Analogous to OS memory thrashing (where your computer spends more time swapping to disk than working), attention thrashing happens when context processing overhead exceeds benefits. At long context lengths, research shows models can spend significant compute on irrelevant tokens while mid-context information retrieval can fail at rates between 7-50% depending on position depth. Prefill latency degrades from sub-second at short contexts to 20-60 seconds at 100K+ tokens on H100 GPUs, with attention overhead dominating.

This is largely an architectural limit, not an intelligence issue. Long contexts increase computational overhead and can bury signal in noise.

Researchers are actively trying to mitigate attention's quadratic cost, each trading different constraints.

See the strain: Attention Scaling Lab

The interactive below benchmarks self-attention kernels directly in your browser. Push sequence length from 256 to 4K tokens and watch latency and memory demands climb quadratically. Toggle between baseline attention, FlashAttention-style tiling, and block sparse approximations to see how much each mitigation actually relieves. The O(N²) curve is not just theory, you can watch it.

Mitigation strategies

Sparse Attention: Restricts tokens to attend only to local windows or patterns. Reduces O(N²) complexity but loses long-range dependencies.

FlashAttention: Keeps data on chip to reduce memory traffic, which makes longer contexts more practical.

Retrieval-Augmented Generation (RAG): Retrieves relevant passages before model processing to shrink the context and focus attention.

Fundamental limitations

Optimizations make things faster but do not change the fundamental problem. Attention just computes statistical correlations rather than semantic understanding. The model treats token 1 and token 10,000 as completely separate entities every time. Long-range structure has to emerge indirectly rather than through built-in hierarchy.

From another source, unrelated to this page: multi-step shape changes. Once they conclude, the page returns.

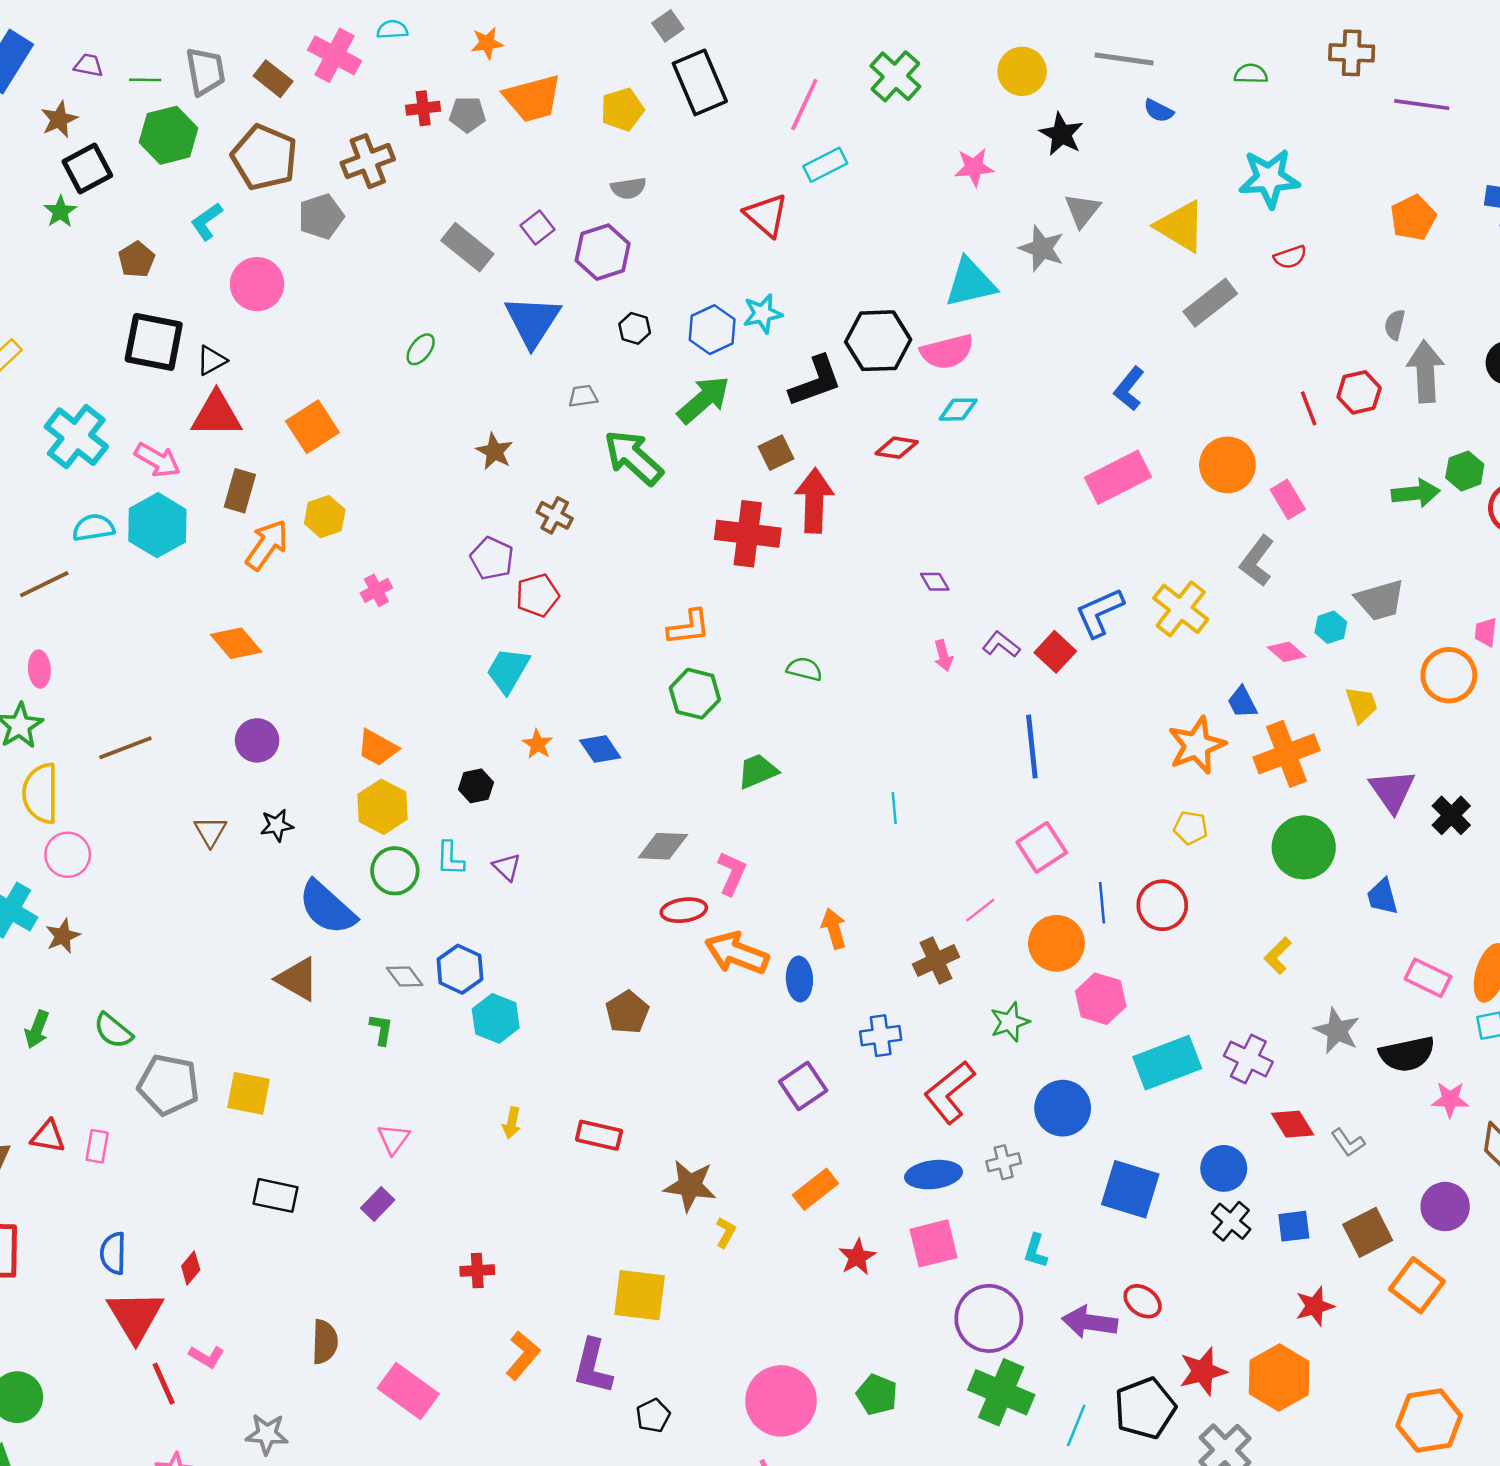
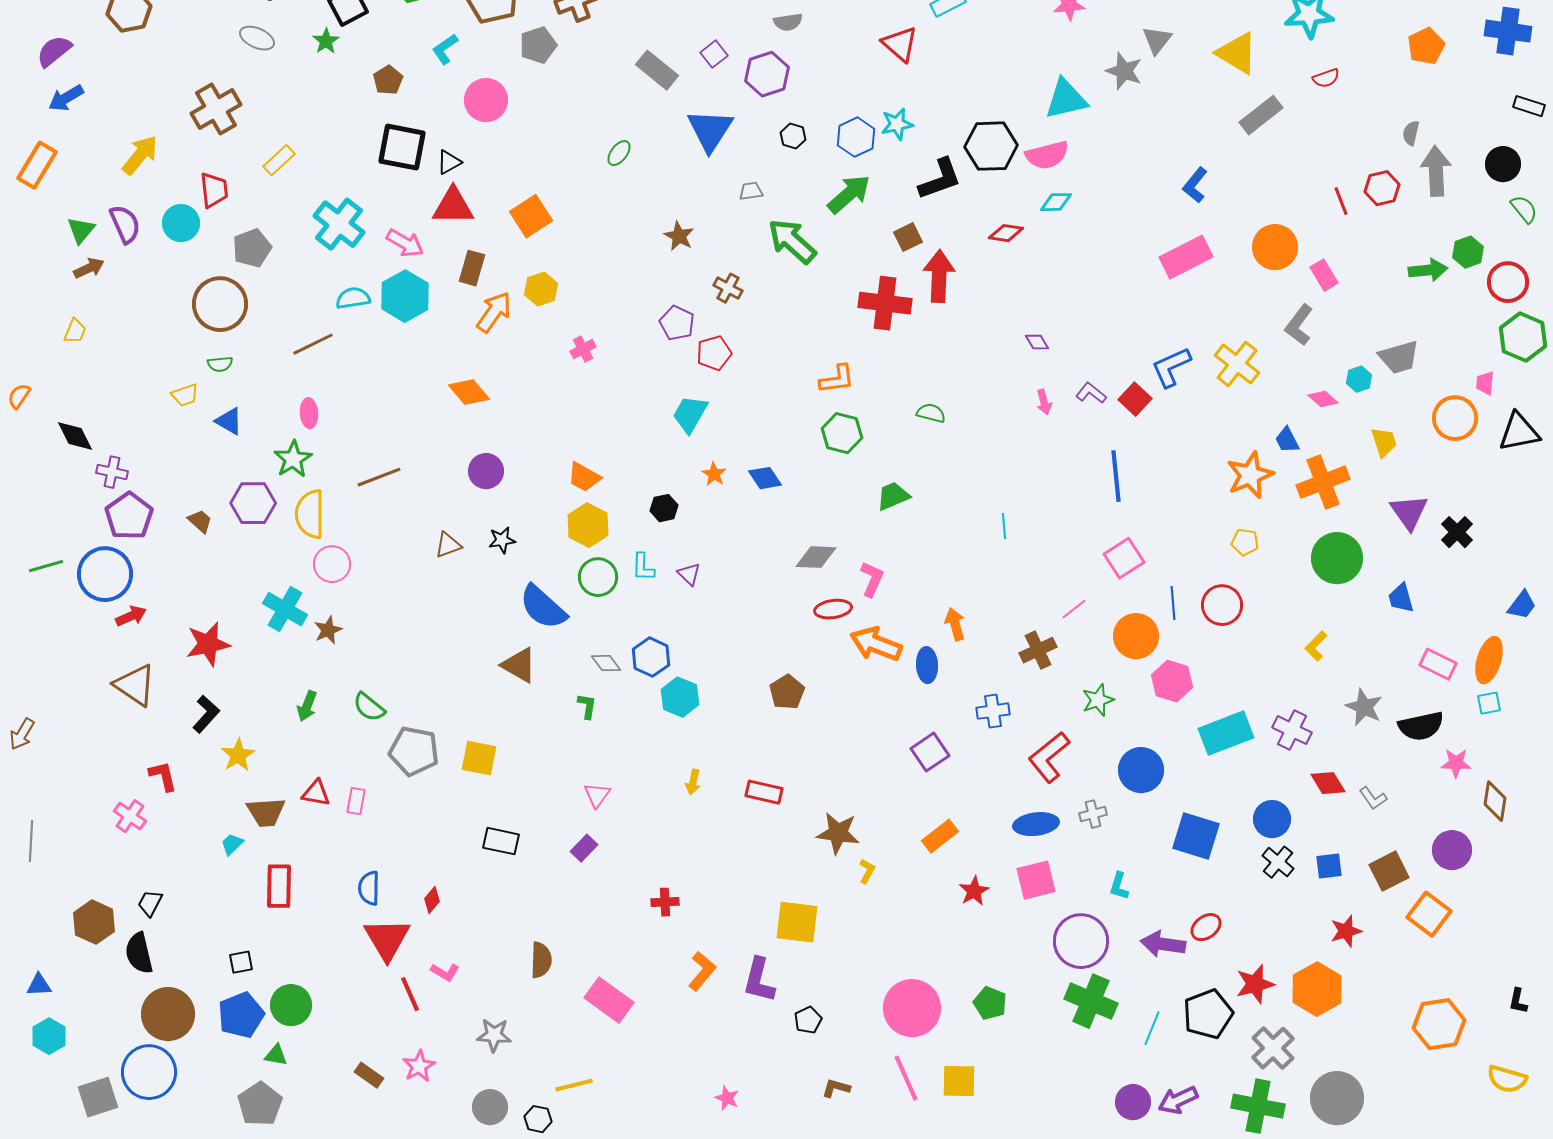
brown triangle: (210, 831) -> (448, 545), turned 40
red ellipse: (1143, 1301) -> (1206, 927), turned -72

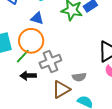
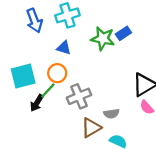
orange circle: (31, 41) -> (57, 73), size x0.7
black arrow: (28, 76) -> (37, 103), moved, turned -56

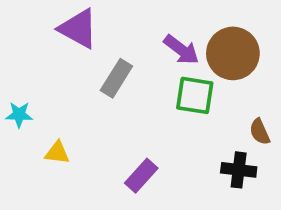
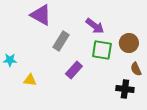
brown circle: (233, 53) -> (129, 43), moved, size x0.7
purple rectangle: (141, 176) -> (74, 70), moved

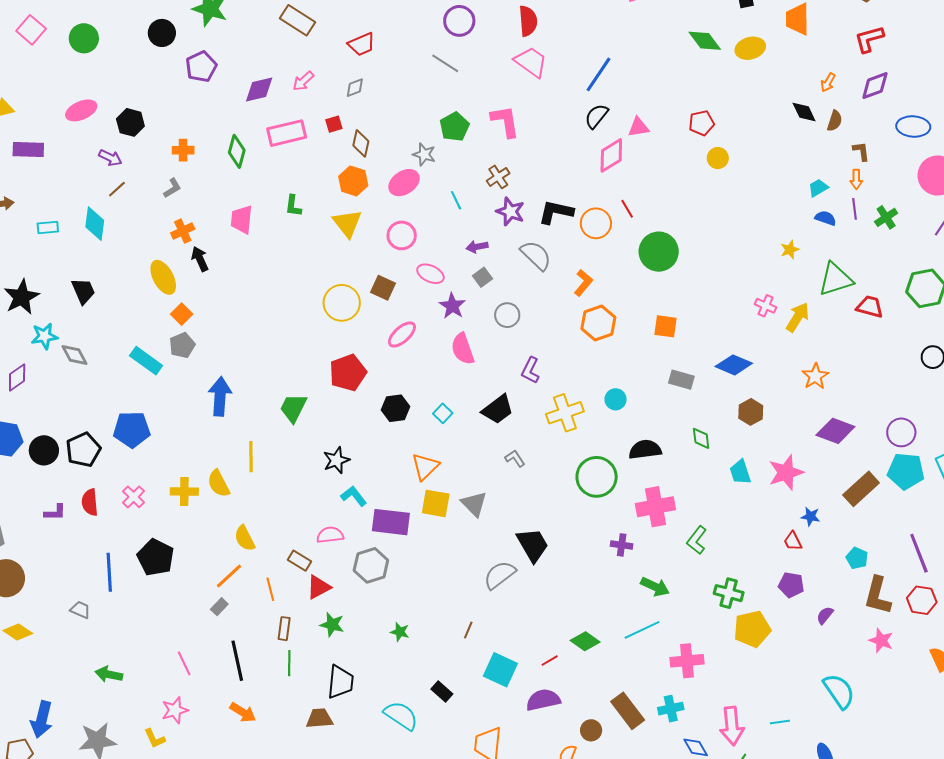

Good summaries require selecting key moments, while attention still computes over every token pair. Intelligence is not about seeing everything. It's about knowing what to look at.

These mitigations help, but they do not change the core cost of long-range attention. FlashAttention reduces memory traffic, sparse attention prunes tokens, and RAG filters externally. Research into hierarchical memory systems like HMT and alternatives like Mamba is promising, but production systems still rely on quadratic attention for long contexts.

The server thrashing problem I saw at Google had a cheap fix because the architecture allowed it. RAM was a provisionable resource, and our workload could restart without state loss. Transformers face different economics. Research confirms "model attention becomes increasingly unreliable as input length grows," yet every context extension multiplies inference costs across millions of queries. Provisioning helps, but it does not remove the architectural limits.